-- EXERCISE DATA follows --

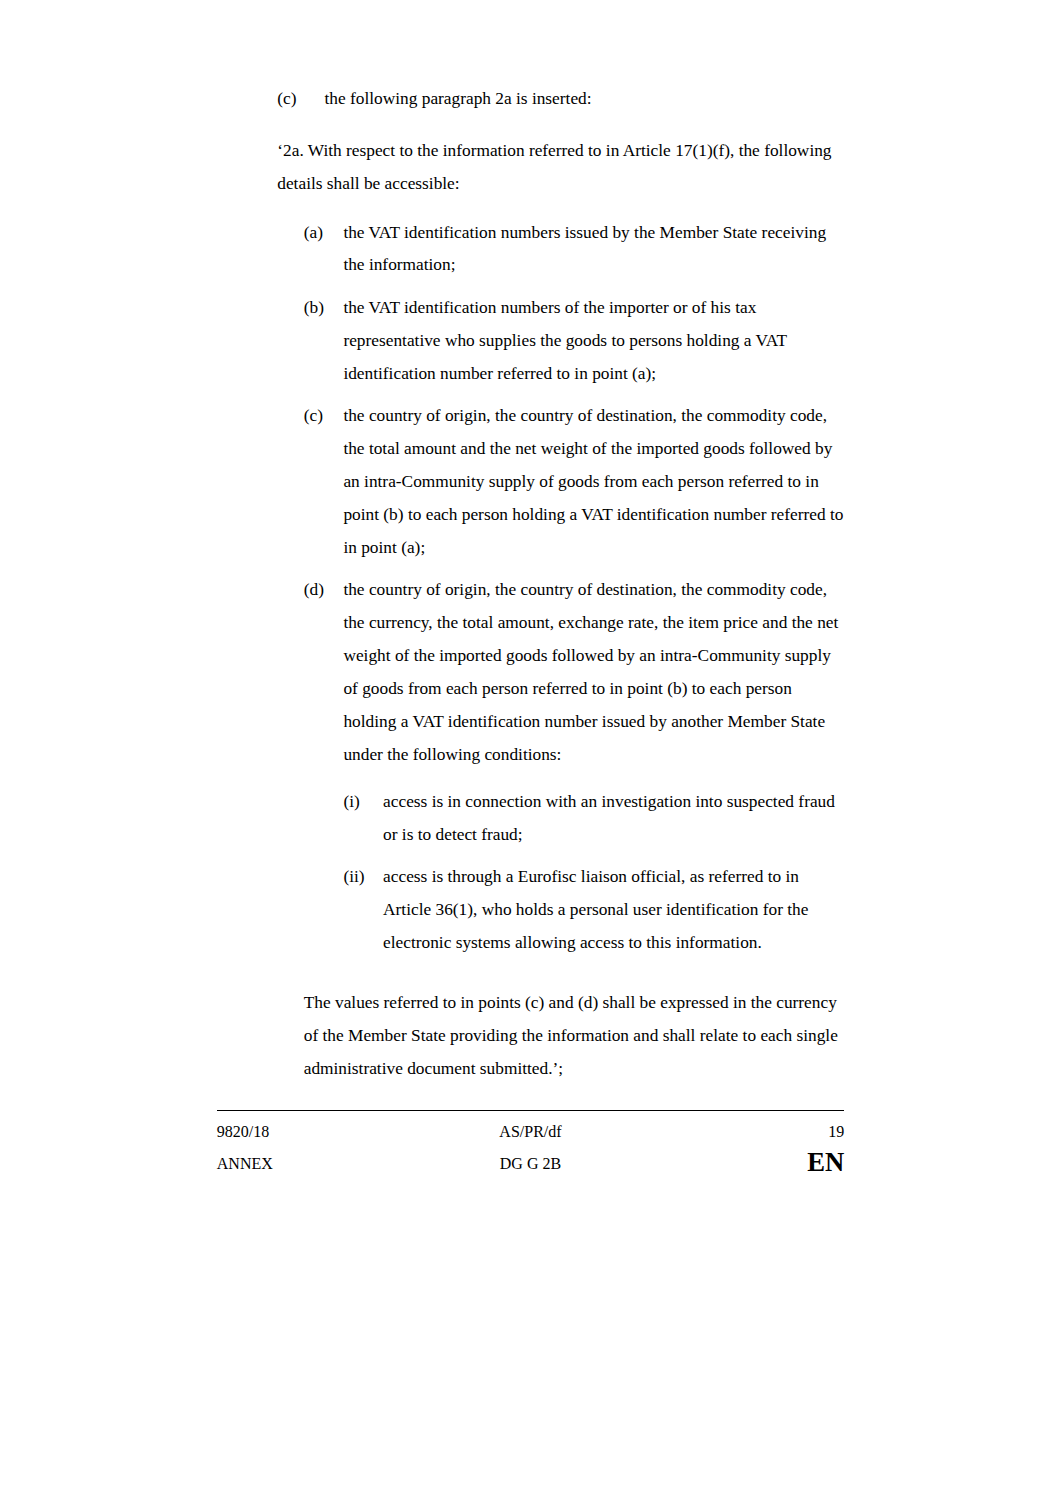(c)
the following paragraph 2a is inserted:
‘2a. With respect to the information referred to in Article 17(1)(f), the following details shall be accessible:
(a)
the VAT identification numbers issued by the Member State receiving the information;
(b)
the VAT identification numbers of the importer or of his tax representative who supplies the goods to persons holding a VAT identification number referred to in point (a);
(c)
the country of origin, the country of destination, the commodity code, the total amount and the net weight of the imported goods followed by an intra-Community supply of goods from each person referred to in point (b) to each person holding a VAT identification number referred to in point (a);
(d)
the country of origin, the country of destination, the commodity code, the currency, the total amount, exchange rate, the item price and the net weight of the imported goods followed by an intra-Community supply of goods from each person referred to in point (b) to each person holding a VAT identification number issued by another Member State under the following conditions:
(i)
access is in connection with an investigation into suspected fraud or is to detect fraud;
(ii)
access is through a Eurofisc liaison official, as referred to in Article 36(1), who holds a personal user identification for the electronic systems allowing access to this information.
The values referred to in points (c) and (d) shall be expressed in the currency of the Member State providing the information and shall relate to each single administrative document submitted.’;
| 9820/18 | AS/PR/df | 19 |
| ANNEX | DG G 2B | EN |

-- EXERCISE DATA concluded --

# [WHAT TO DO]
All of the entries above should be copied exactly, except for the pictures.

# [RESULT OF THE TASK]
(c)
the following paragraph 2a is inserted:
‘2a. With respect to the information referred to in Article 17(1)(f), the following details shall be accessible:
(a)
the VAT identification numbers issued by the Member State receiving the information;
(b)
the VAT identification numbers of the importer or of his tax representative who supplies the goods to persons holding a VAT identification number referred to in point (a);
(c)
the country of origin, the country of destination, the commodity code, the total amount and the net weight of the imported goods followed by an intra-Community supply of goods from each person referred to in point (b) to each person holding a VAT identification number referred to in point (a);
(d)
the country of origin, the country of destination, the commodity code, the currency, the total amount, exchange rate, the item price and the net weight of the imported goods followed by an intra-Community supply of goods from each person referred to in point (b) to each person holding a VAT identification number issued by another Member State under the following conditions:
(i)
access is in connection with an investigation into suspected fraud or is to detect fraud;
(ii)
access is through a Eurofisc liaison official, as referred to in Article 36(1), who holds a personal user identification for the electronic systems allowing access to this information.
The values referred to in points (c) and (d) shall be expressed in the currency of the Member State providing the information and shall relate to each single administrative document submitted.’;
| 9820/18 | AS/PR/df | 19 |
| ANNEX | DG G 2B | EN |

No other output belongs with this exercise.